5. Failure to produce documents such as visit report of engineer, computation of cost of projects, site photographs, travel expenses, actual working papers and invoices. Status of the matter: The final order by SEBI is due in the matter. Meanwhile, SEBI has directed the National Stock Exchange of India Limited to conduct a forensic audit of the affairs of the company. SEBI has also ordered that the restrictions imposed in the SEBI Letter shall continue to operate against PDL. The SEBI Letter envisages, on the final determination, delisting of companies from the stock exchange, if warranted.
SEBI Interim Order Dated August 16, 2018 in the matter of Ricoh India Limited:
SEBI received a letter dated 20 April 20, 2016 from Ricoh India Limited (“Ricoh”), a public listed company, wherein Ricoh, on the basis of preliminary findings of a forensic review of its books of accounts by an independent auditor appointed by it, inter alia stated that its financial statements did not reflect true and fair view of its state of affairs and requested SEBI to conduct an investigation inter alia in respect of possible violations of provisions of SEBI (Prohibition of Fraudulent and Unfair Trade Practices) Regulations, 2003 pertaining to the said incorrect financial statements of Ricoh. A study of the interim order of SEBI brings out the following points which could go against the company/KMPs:
1. No documentation of the basis of assessment of the credit worthiness of the customers to whom the credit was being extended.
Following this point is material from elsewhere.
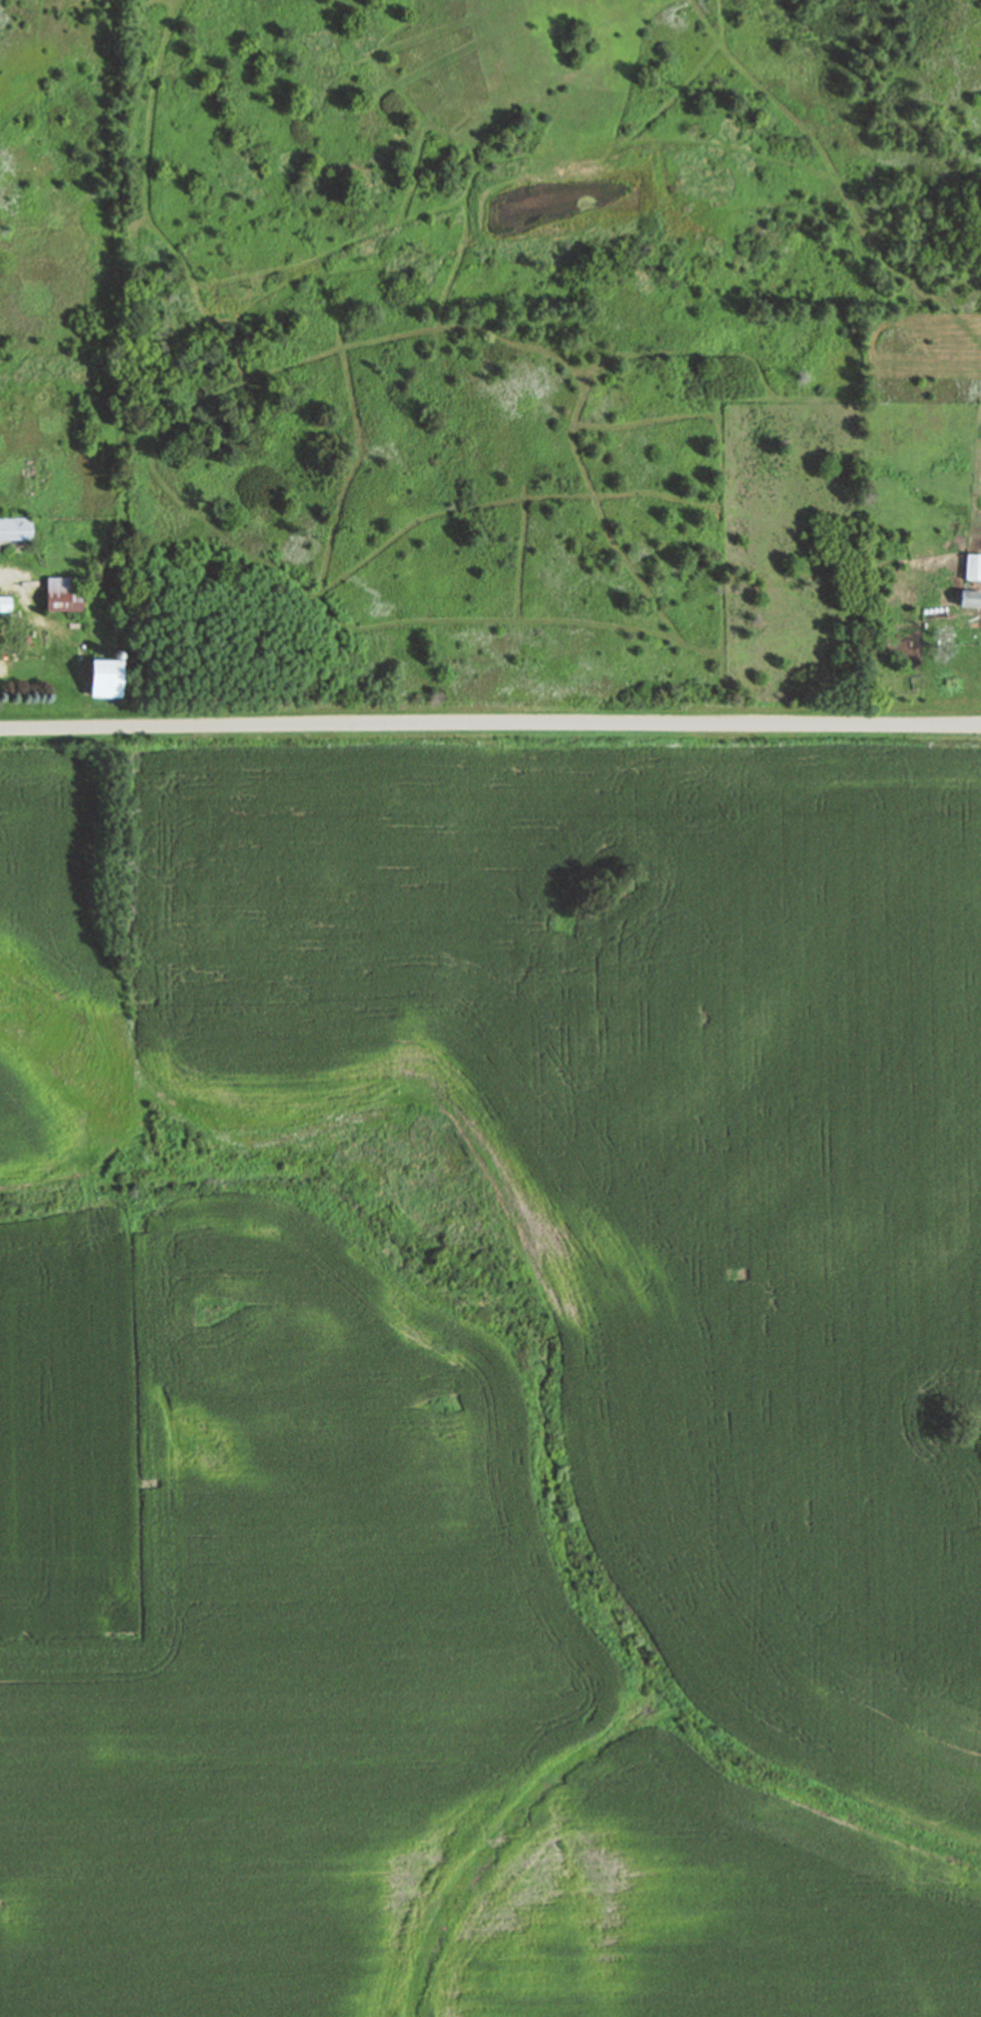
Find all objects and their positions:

2. Evidence of supporting documents being created post-facto for audit purposes. For instance, purchase order formats of two or more unrelated customers appeared similar and paradoxically differences being found in the purchase order formats raised by the customer. Back-dated recording of revenues to meet company’s monthly revenue forecast for instance a majority of the suspect transactions though having been recorded after month-end were dated on the last day of the relevant month.
4. Suspect sales being delivered to non-existent/non-traceable addresses.
5. Absence of any pre-sales efforts by company to procure the customer orders.
6. Entering into circuitous transactions for instance, X purchasing goods from Ricoh and Ricoh procuring those goods from Y and Y in turn purchasing the same goods from X.
7. KMPs receiving personal favours like payment of education abroad for children of KMPs by the customers of company.
8. Payments being made to select debtors for purchases despite amounts outstanding from them for sales made to them.
9. Bank statements of clients of the company showing back-to-back receipts from Ricoh and such funds being transferred by the clients of Ricoh to various companies in which the spouses of KMPs are directors.
Status of the matter: An independent auditor appointed by the Bombay Stock Exchange Limited is conducting a detailed forensic audit of the books of accounts of Ricoh. SEBI is yet to give its final order on the matter. Meanwhile, the KMPs who are suspected of being involved in the alleged violations are restrained by SEBI from accessing the securities market or buying, selling or otherwise dealing in the securities market in any manner whatsoever, either directly or indirectly.
It is disturbing to note this level of accounting irregularities in prominent Indian listed companies. The interim SEBI orders closely examine the alleged fraudulent financial practices of two major listed companies. The granularity of factual detail in both orders as well as SEBI’s decision to direct forensic audits is indicative of the gravity of the potential offences. This also indicates an era where promoters and key managerial personnel of prominent listed companies are held increasingly accountable.